Lawmakers had asked for the data at a previous education subcommittee meeting. Tuesday's agenda reflected their expectation that they would receive county-by-county school truancy rates.
"In my personal opinion, I don't understand the difficulty you're having getting the data at the school level," said Sen. Robert Plymale, D-Wayne, who seemed unaware that the Department of Education already had prepared a draft report.
Department administrators said they planned to bring a final report about school absentee rates to the subcommittee's next meeting in late July.
The top page of the draft report -- titled "Attendance Data" -- was partially visible to a Gazette reporter Tuesday. The report broke down attendance data by schools, counting students who had five or more absences, and those with 10 or more absences.
Most schools on the list reported 3 percent to 5 percent of students had 10 or more absences. Cabell Alternative School reported a 30 percent absentee rate. Some elementary schools had no students with 10 or more absences.
Students who are chronically absent are more likely to drop out of school.
After the meeting, Courts explained that some students with multiple absences switch schools, and students "carry" previous absences with them to their new schools. So absences accumulated at the old school also get counted as absences at the new school.
"You have duplicative counts," she said.
Also Tuesday, Courts distributed a list of 13 dropout prevention initiatives in which the Department of Education has taken part.
Those include a "pilot early warning system" that helps principals, teachers and counselors identify students likely to drop out of school. The computer system starts tracking students in the sixth grade. The data spotlights failed classes, multiple absences and discipline infractions.
"It gives principals, counselors and teachers specific information that they can use to target students and develop interventions," Courts said.
Lawmakers didn't seem all that impressed with the 13 dropout prevention initiatives.
"I'm not sure what's new in there that hasn't been tried before," said Sen. Larry Edgell, D-Wetzel.
The subcommittee is studying how to encourage children to attend school and how to reprimand students and their parents for truancy.
Several circuit judges are urging the Legislature to take a tougher stand on parents who allow their children to skip school.

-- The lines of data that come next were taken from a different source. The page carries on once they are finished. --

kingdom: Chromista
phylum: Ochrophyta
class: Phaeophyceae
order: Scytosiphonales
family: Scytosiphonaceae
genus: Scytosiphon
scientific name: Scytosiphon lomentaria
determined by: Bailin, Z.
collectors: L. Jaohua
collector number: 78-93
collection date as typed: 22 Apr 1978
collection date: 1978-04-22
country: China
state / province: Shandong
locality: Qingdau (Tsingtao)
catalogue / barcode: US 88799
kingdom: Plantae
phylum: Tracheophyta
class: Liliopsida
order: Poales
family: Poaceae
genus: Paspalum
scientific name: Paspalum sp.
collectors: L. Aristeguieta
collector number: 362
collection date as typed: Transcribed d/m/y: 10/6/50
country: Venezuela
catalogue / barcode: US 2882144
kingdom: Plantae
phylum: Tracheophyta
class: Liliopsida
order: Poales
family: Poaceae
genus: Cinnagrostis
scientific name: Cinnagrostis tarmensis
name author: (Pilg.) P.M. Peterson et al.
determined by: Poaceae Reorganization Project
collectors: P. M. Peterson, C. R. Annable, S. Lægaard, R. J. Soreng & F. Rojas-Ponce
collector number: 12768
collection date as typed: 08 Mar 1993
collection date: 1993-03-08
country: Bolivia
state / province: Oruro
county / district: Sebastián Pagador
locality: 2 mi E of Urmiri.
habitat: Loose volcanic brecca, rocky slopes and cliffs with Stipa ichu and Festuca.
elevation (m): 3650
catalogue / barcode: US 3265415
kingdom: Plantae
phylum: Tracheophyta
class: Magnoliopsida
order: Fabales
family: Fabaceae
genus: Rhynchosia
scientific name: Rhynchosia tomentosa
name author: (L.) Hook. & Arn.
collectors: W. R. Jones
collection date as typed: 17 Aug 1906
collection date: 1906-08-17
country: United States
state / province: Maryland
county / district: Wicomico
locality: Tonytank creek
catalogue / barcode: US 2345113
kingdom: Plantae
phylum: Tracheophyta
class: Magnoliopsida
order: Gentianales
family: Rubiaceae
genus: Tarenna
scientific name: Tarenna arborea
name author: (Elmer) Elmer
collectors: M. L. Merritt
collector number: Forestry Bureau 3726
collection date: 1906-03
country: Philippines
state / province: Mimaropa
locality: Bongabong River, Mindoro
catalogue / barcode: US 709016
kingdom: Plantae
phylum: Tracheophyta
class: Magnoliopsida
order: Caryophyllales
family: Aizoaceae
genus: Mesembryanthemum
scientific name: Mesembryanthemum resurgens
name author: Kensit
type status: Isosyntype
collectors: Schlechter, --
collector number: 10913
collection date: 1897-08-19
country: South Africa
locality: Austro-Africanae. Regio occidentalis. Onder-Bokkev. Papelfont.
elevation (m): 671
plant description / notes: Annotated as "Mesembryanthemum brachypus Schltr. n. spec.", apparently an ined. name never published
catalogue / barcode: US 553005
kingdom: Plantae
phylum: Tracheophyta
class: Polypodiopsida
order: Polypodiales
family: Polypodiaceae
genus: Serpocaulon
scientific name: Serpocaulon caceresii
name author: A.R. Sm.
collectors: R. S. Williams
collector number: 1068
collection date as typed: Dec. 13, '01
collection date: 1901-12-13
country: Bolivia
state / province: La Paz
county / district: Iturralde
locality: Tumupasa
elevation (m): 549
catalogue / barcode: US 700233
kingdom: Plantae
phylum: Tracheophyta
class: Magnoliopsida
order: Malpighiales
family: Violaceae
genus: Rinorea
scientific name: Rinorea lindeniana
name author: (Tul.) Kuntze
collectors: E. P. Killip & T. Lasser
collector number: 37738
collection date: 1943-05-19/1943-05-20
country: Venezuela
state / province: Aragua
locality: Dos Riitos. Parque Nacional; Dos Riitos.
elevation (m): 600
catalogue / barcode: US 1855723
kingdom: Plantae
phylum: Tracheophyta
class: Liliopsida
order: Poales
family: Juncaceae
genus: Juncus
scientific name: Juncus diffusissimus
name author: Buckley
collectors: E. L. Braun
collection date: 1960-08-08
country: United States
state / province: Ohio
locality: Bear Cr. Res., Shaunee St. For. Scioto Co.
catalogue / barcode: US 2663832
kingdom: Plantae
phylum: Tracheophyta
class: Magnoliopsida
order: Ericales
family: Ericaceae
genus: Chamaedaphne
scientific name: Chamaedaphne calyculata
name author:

Last year, Supreme Court Justice Robin Davis organized 14 meetings across West Virginia to talk about expanding judicial truancy programs.
Under state law, students can't drop out of school until they're 17, and they can lose their driver's license if they miss 15 or more days of school.
Delegate Justin Marcum, D-Mingo, who works as an assistant prosecuting attorney, said the truancy problem begins with parents.
"It starts with children in kindergarten and the first grade," Marcum said. "They're trained at a young age that they're allowed to do this."